Anyway, I've pretty much figured it out. Now I'm going to open up my clearing a bit, do some landscaping, and build stone walls. Meanwhile, mowing what I already have will get a lot easier.

Friday, July 4, 2014

Just to get us located again

My house is in an approximately circular clearing in the woods. I have another clearing across a wetland -- really a vernal pool, it's pretty dry in summer -- where my barn and orchard are located. My property is a 20 acre peninsula in a state forest. Actually it's officially called a "Wildlife Management Area," which means a) you can hunt there, in season, with a license and b) they don't actually manage it. The state maintains no trails, doesn't have any points of entry nor do they publicize its existence. So, it's wilderness. There are some old stone walls, signs that once at least part of it was briefly pasture, but there is also some very steep land, including a very deep gorge more characteristic of California than Connecticut, through which the Merrick Brook flows. There was once a mill there but it's long abandoned, only the ruins of the sluice remain. I expect some of this would qualify as old growth, although the species composition has changed due to loss of the chestnuts. It's predominantly oak forest with hemlock, maple, and beech.

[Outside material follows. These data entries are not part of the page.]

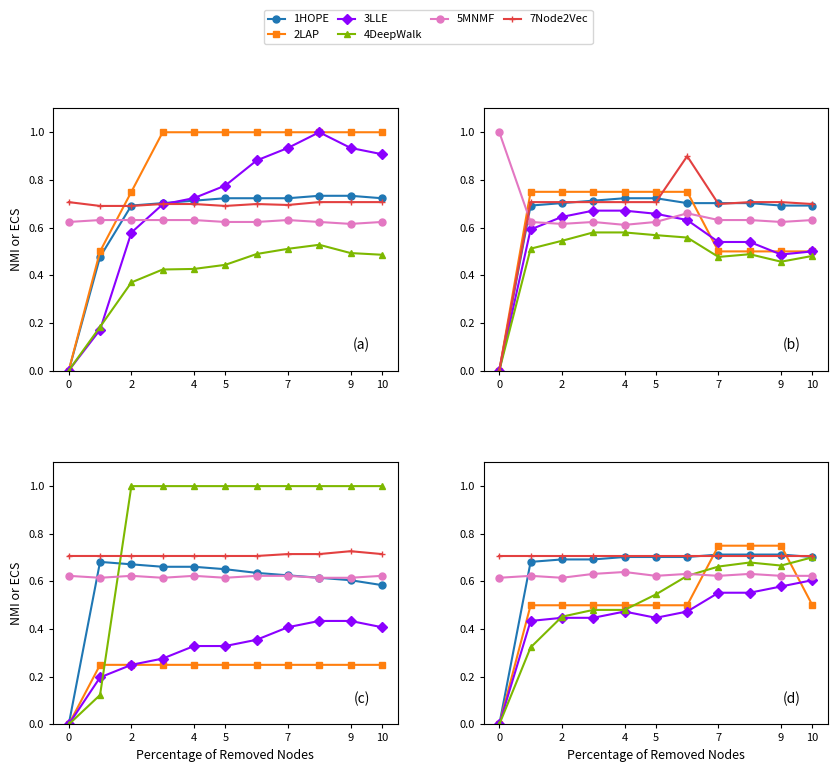

True or false: 5MNMF and 2LAP cross at least once.

True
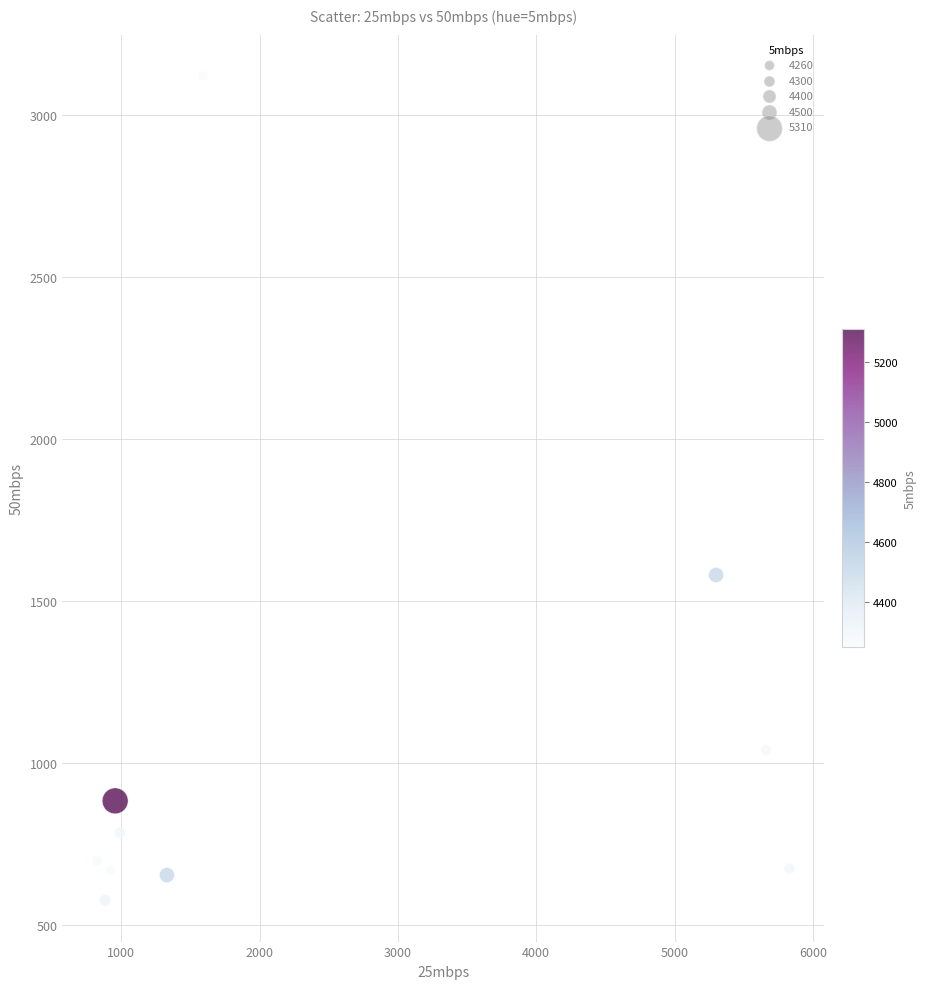

What Y value in the scatter plot is closest to 1848?

1580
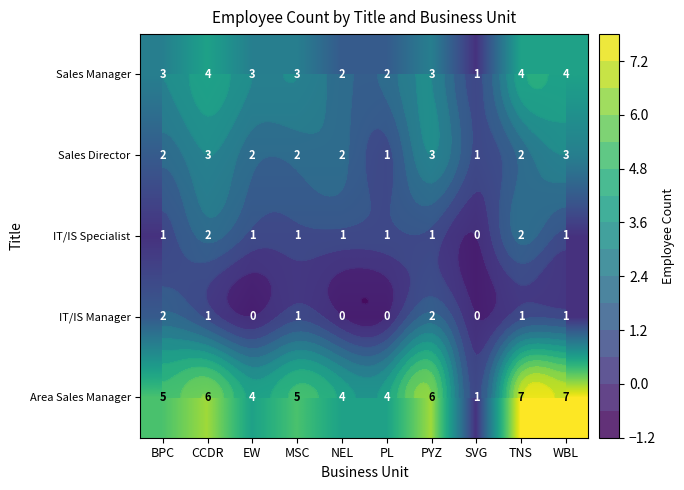

How many series are shown in this chart?

5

So, as you can imagine, I have plenty of critters to look at. Yesterday morning, I stepped onto my front porch and a big buck was just standing there on the edge of my lawn. It looked at me unconcernedly.  I yelled "scram!" and it just stood there. I yelled "Get lost!" and it didn't flinch. So I started walking toward it, figuring on picking up a rock, and it finally sauntered off into the woods.

If you are finding me unsentimental, I see them every day, so I am no longer enthralled by their cuteness. And they eat my shrubs and fruits. There's plenty of room for them in the woods, they don't need to be coming around here all the time. Of course what I should really do is shoot them and eat them, which is the natural order of things.

Last year there were bats patrolling my clearing every evening. This year I hadn't see them and I felt terrible, assuming my local squad had succumbed to the fungal blight. But last night they were back, at least 5 or 6 that I could count. It's impossible to keep track of their numbers because they fly around very fast and very erratically, chasing echoes from their insect prey. I have a bathouse mounted under the eaves of my barn, a gift from my sweet friend Vicki, who I no longer have the chance to see.

Right now, July 4, it's raining hard, so I'm stuck here with cabin fever. But anyway, Windham County will be reborn.